» **Exercise**: Your job is to return the whole listing unchanged while skipping its images.

== Segment start ==

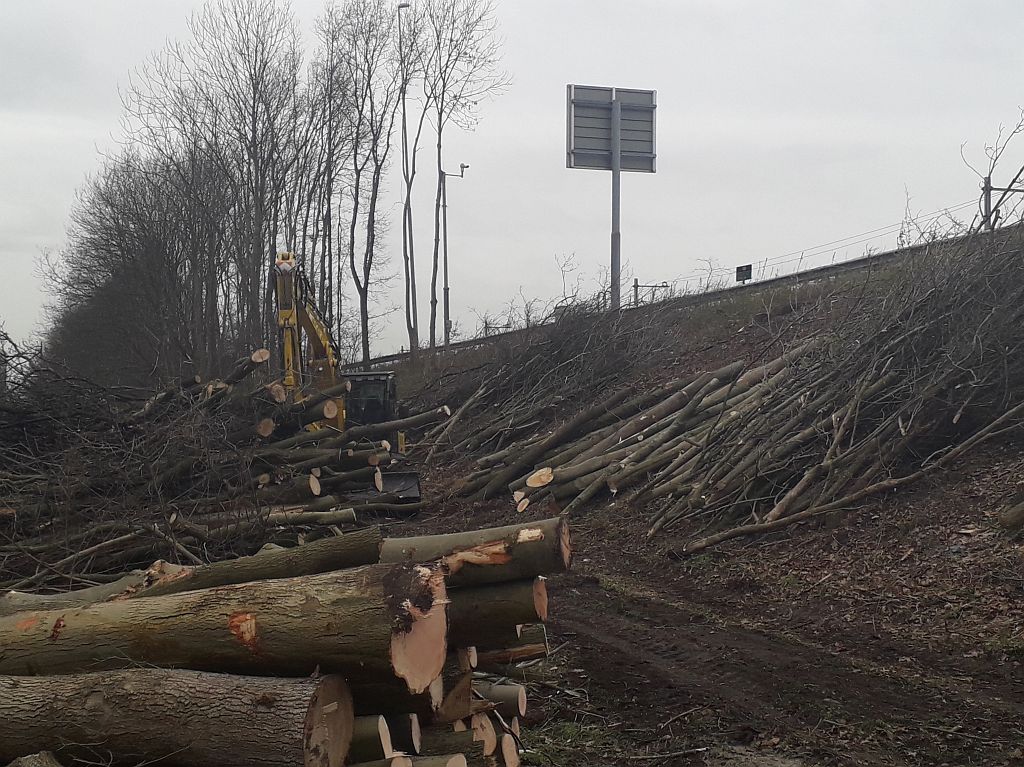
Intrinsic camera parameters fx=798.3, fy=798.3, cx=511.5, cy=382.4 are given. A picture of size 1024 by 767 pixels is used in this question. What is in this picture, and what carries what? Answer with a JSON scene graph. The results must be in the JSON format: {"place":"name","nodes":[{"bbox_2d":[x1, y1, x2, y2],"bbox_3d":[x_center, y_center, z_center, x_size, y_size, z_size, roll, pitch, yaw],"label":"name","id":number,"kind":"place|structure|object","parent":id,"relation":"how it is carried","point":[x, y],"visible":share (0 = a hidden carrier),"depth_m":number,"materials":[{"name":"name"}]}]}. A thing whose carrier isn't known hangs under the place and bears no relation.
{"place":"outdoors","nodes":[
{"label":"outdoors","id":0,"kind":"place"},
{"bbox_2d":[0,0,1023,360],"label":"sky","id":1,"kind":"structure","parent":0,"point":[528,3],"materials":[{"name":"grey"}]},
{"bbox_2d":[379,218,1023,726],"label":"hillside","id":2,"kind":"structure","parent":0,"point":[965,503],"materials":[{"name":"brown soil"}]},
{"bbox_2d":[397,1,413,351],"bbox_3d":[-4.965,-9.168,37.462,0.826,17.389,0.957,0,-1,-13],"label":"street lamp","id":3,"kind":"object","parent":2,"relation":"on","point":[405,149],"visible":0.81,"depth_m":37.38,"materials":[{"name":"metal"}]},
{"bbox_2d":[396,1,437,351],"bbox_3d":[-4.608,-10.706,38.218,4.068,19.328,4.095,-1,-1,40],"label":"bare tree","id":4,"kind":"object","parent":2,"relation":"on","point":[410,331],"visible":0.95,"depth_m":38.23,"materials":[{"name":"plant"}]},
{"bbox_2d":[440,160,472,345],"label":"camera pole","id":5,"kind":"object","parent":2,"relation":"on","point":[463,166],"visible":0.88,"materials":[{"name":"grey metal"}]},
{"bbox_2d":[424,1,506,345],"bbox_3d":[-2.857,-10.933,38.510,5.036,19.032,5.168,0,-1,-44],"label":"bare tree","id":6,"kind":"object","parent":2,"relation":"on","point":[444,87],"visible":0.98,"depth_m":38.20,"materials":[{"name":"plant"}]},
{"bbox_2d":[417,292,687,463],"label":"brush pile","id":7,"kind":"object","parent":2,"relation":"on","point":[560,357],"visible":0.72,"depth_m":19.57,"materials":[{"name":"brown wood"}]},
{"bbox_2d":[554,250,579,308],"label":"bare shrub","id":8,"kind":"object","parent":2,"relation":"on","point":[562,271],"visible":0.69,"depth_m":31.34,"materials":[{"name":"plant"}]},
{"bbox_2d":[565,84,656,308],"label":"road sign","id":9,"kind":"object","parent":2,"relation":"on","point":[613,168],"visible":0.97,"depth_m":23.77,"materials":[{"name":"grey metal"}]},
{"bbox_2d":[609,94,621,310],"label":"sign pole","id":10,"kind":"object","parent":2,"relation":"on","point":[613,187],"visible":0.68,"depth_m":22.69,"materials":[{"name":"grey metal"}]},
{"bbox_2d":[632,278,668,305],"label":"utility pole","id":11,"kind":"object","parent":2,"relation":"on","point":[634,286],"visible":0.56,"depth_m":32.80,"materials":[{"name":"metal"}]},
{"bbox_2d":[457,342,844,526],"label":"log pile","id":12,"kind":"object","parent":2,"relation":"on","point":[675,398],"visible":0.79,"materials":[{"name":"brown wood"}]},
{"bbox_2d":[357,220,1023,369],"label":"guardrail","id":13,"kind":"object","parent":2,"relation":"on","point":[781,278],"visible":0.42,"depth_m":23.06,"materials":[{"name":"grey metal"}]},
{"bbox_2d":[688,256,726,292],"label":"shrub","id":14,"kind":"object","parent":2,"relation":"on","point":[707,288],"visible":0.61,"depth_m":28.06,"materials":[{"name":"plant"}]},
{"bbox_2d":[447,224,1022,549],"bbox_3d":[4.294,-0.375,13.620,9.821,5.315,10.419,0,-1,-13],"label":"brush pile","id":15,"kind":"object","parent":2,"relation":"on","point":[887,364],"visible":0.86,"depth_m":11.61,"materials":[{"name":"brown wood"}]},
{"bbox_2d":[735,263,752,283],"bbox_3d":[7.274,-3.276,25.002,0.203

== Segment end ==

» **Solution to this task**:
Intrinsic camera parameters fx=798.3, fy=798.3, cx=511.5, cy=382.4 are given. A picture of size 1024 by 767 pixels is used in this question. What is in this picture, and what carries what? Answer with a JSON scene graph. The results must be in the JSON format: {"place":"name","nodes":[{"bbox_2d":[x1, y1, x2, y2],"bbox_3d":[x_center, y_center, z_center, x_size, y_size, z_size, roll, pitch, yaw],"label":"name","id":number,"kind":"place|structure|object","parent":id,"relation":"how it is carried","point":[x, y],"visible":share (0 = a hidden carrier),"depth_m":number,"materials":[{"name":"name"}]}]}. A thing whose carrier isn't known hangs under the place and bears no relation.
{"place":"outdoors","nodes":[
{"label":"outdoors","id":0,"kind":"place"},
{"bbox_2d":[0,0,1023,360],"label":"sky","id":1,"kind":"structure","parent":0,"point":[528,3],"materials":[{"name":"grey"}]},
{"bbox_2d":[379,218,1023,726],"label":"hillside","id":2,"kind":"structure","parent":0,"point":[965,503],"materials":[{"name":"brown soil"}]},
{"bbox_2d":[397,1,413,351],"bbox_3d":[-4.965,-9.168,37.462,0.826,17.389,0.957,0,-1,-13],"label":"street lamp","id":3,"kind":"object","parent":2,"relation":"on","point":[405,149],"visible":0.81,"depth_m":37.38,"materials":[{"name":"metal"}]},
{"bbox_2d":[396,1,437,351],"bbox_3d":[-4.608,-10.706,38.218,4.068,19.328,4.095,-1,-1,40],"label":"bare tree","id":4,"kind":"object","parent":2,"relation":"on","point":[410,331],"visible":0.95,"depth_m":38.23,"materials":[{"name":"plant"}]},
{"bbox_2d":[440,160,472,345],"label":"camera pole","id":5,"kind":"object","parent":2,"relation":"on","point":[463,166],"visible":0.88,"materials":[{"name":"grey metal"}]},
{"bbox_2d":[424,1,506,345],"bbox_3d":[-2.857,-10.933,38.510,5.036,19.032,5.168,0,-1,-44],"label":"bare tree","id":6,"kind":"object","parent":2,"relation":"on","point":[444,87],"visible":0.98,"depth_m":38.20,"materials":[{"name":"plant"}]},
{"bbox_2d":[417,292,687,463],"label":"brush pile","id":7,"kind":"object","parent":2,"relation":"on","point":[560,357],"visible":0.72,"depth_m":19.57,"materials":[{"name":"brown wood"}]},
{"bbox_2d":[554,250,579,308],"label":"bare shrub","id":8,"kind":"object","parent":2,"relation":"on","point":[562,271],"visible":0.69,"depth_m":31.34,"materials":[{"name":"plant"}]},
{"bbox_2d":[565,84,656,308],"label":"road sign","id":9,"kind":"object","parent":2,"relation":"on","point":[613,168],"visible":0.97,"depth_m":23.77,"materials":[{"name":"grey metal"}]},
{"bbox_2d":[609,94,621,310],"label":"sign pole","id":10,"kind":"object","parent":2,"relation":"on","point":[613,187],"visible":0.68,"depth_m":22.69,"materials":[{"name":"grey metal"}]},
{"bbox_2d":[632,278,668,305],"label":"utility pole","id":11,"kind":"object","parent":2,"relation":"on","point":[634,286],"visible":0.56,"depth_m":32.80,"materials":[{"name":"metal"}]},
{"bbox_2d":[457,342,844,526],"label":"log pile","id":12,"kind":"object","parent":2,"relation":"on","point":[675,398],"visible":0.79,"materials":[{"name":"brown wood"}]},
{"bbox_2d":[357,220,1023,369],"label":"guardrail","id":13,"kind":"object","parent":2,"relation":"on","point":[781,278],"visible":0.42,"depth_m":23.06,"materials":[{"name":"grey metal"}]},
{"bbox_2d":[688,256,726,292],"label":"shrub","id":14,"kind":"object","parent":2,"relation":"on","point":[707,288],"visible":0.61,"depth_m":28.06,"materials":[{"name":"plant"}]},
{"bbox_2d":[447,224,1022,549],"bbox_3d":[4.294,-0.375,13.620,9.821,5.315,10.419,0,-1,-13],"label":"brush pile","id":15,"kind":"object","parent":2,"relation":"on","point":[887,364],"visible":0.86,"depth_m":11.61,"materials":[{"name":"brown wood"}]},
{"bbox_2d":[735,263,752,283],"bbox_3d":[7.274,-3.276,25.002,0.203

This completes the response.